Returning to Mad Max, one of the most atmospheric open worlds on PC
What used to be a seawall is now an impenetrable fort with an intimidating, fire-spewing gate blocking access to the Dead Barrens beyond. And your faithful mechanic Chumbucket’s temple is a vast, upturned cargo ship. It’s a unique take on the world of Mad Max, and wonderfully evocative.
Eventually you break through the gate and journey into the Dead Barrens, which was once the coastline of that forgotten ocean. Here you find the ruins of small coastal towns and the fallen turbines of a wind farm—a last attempt to avert the oil crisis that triggered the world’s collapse. Head north and you’ll reach the Dunes, an area swallowed up by sand. It’s mostly an empty desert roamed by ruthless bandits, then you see something like the tip of a spire poking out of the dunes, giving you an idea of just how deep it is. There’s a surprising amount of variety in this wasted land.

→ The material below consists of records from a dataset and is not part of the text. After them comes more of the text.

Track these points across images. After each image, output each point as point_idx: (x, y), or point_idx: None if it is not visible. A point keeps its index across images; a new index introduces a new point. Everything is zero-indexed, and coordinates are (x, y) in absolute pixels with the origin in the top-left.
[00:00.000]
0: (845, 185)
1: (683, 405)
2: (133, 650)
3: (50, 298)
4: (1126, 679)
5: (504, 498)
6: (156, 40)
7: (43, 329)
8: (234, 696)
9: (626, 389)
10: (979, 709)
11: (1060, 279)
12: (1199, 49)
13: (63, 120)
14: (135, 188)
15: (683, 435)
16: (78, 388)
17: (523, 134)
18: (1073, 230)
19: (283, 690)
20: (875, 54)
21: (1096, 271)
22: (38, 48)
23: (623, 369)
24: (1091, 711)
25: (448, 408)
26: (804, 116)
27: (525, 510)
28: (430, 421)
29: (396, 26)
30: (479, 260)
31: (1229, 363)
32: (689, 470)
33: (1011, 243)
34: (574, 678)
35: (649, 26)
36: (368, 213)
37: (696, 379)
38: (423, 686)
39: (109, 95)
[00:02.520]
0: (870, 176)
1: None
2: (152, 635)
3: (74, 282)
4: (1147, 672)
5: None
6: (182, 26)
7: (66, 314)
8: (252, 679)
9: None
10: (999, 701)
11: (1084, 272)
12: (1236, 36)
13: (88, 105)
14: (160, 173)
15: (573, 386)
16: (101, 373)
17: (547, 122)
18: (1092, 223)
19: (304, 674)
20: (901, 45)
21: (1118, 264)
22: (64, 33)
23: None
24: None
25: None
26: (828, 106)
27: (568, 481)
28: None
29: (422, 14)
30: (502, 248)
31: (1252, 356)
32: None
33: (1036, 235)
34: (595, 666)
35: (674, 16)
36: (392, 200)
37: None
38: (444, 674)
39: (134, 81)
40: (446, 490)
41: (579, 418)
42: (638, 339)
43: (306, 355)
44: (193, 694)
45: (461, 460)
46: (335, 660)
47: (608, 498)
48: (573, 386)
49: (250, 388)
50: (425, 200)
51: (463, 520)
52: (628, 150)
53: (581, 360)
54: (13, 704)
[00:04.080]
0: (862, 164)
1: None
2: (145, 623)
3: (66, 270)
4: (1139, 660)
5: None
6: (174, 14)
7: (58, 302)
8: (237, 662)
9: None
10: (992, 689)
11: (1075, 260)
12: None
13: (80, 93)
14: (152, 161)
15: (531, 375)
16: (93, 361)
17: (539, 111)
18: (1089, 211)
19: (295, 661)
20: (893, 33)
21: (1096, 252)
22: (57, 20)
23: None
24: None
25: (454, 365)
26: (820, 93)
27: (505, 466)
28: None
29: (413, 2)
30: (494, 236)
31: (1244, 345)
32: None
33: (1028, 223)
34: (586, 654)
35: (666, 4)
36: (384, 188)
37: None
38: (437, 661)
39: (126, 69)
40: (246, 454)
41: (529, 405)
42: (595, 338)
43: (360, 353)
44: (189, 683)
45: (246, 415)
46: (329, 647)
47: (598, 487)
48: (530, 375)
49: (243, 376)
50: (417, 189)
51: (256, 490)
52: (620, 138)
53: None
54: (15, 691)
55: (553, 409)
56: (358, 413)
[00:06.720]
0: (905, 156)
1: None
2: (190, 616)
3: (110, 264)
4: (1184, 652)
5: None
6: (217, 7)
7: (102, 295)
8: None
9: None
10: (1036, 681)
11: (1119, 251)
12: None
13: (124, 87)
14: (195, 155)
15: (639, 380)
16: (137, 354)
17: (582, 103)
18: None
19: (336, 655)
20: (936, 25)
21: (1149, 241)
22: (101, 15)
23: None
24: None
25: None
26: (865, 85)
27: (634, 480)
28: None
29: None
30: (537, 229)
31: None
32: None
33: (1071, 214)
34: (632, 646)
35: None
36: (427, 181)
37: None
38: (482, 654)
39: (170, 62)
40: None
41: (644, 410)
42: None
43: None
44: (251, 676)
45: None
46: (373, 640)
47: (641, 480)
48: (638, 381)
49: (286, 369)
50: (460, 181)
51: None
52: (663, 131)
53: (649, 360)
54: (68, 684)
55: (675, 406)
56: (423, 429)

As you drive from the Great White through the Dead Barrens and up to the Dunes, a picture forms in your mind of what this landscape would have looked like before the world went to shit. There’s a consistency to its design that isn’t obvious, but emerges the longer you spend there. It’s clear a lot of thought has gone into the map’s structure. The developers have thought about where things should be relative to one another, rather than just stuffing it full of cool imagery.
But Mad Max has always been inconsistent. The Road Warrior is a legend of the wasteland, and each film is a story about him told around a campfire with exaggerations and embellishments. A trend the game continues, suggesting developer Avalanche understand the movies beyond its visuals. And that’s why it’s such a success. It captures the tone, the haunting landscapes, and mythical aspect of the character perfectly. This makes it feel like a legitimate part of the Mad Max world, and not just a spinoff made to coincide with the Fury Road.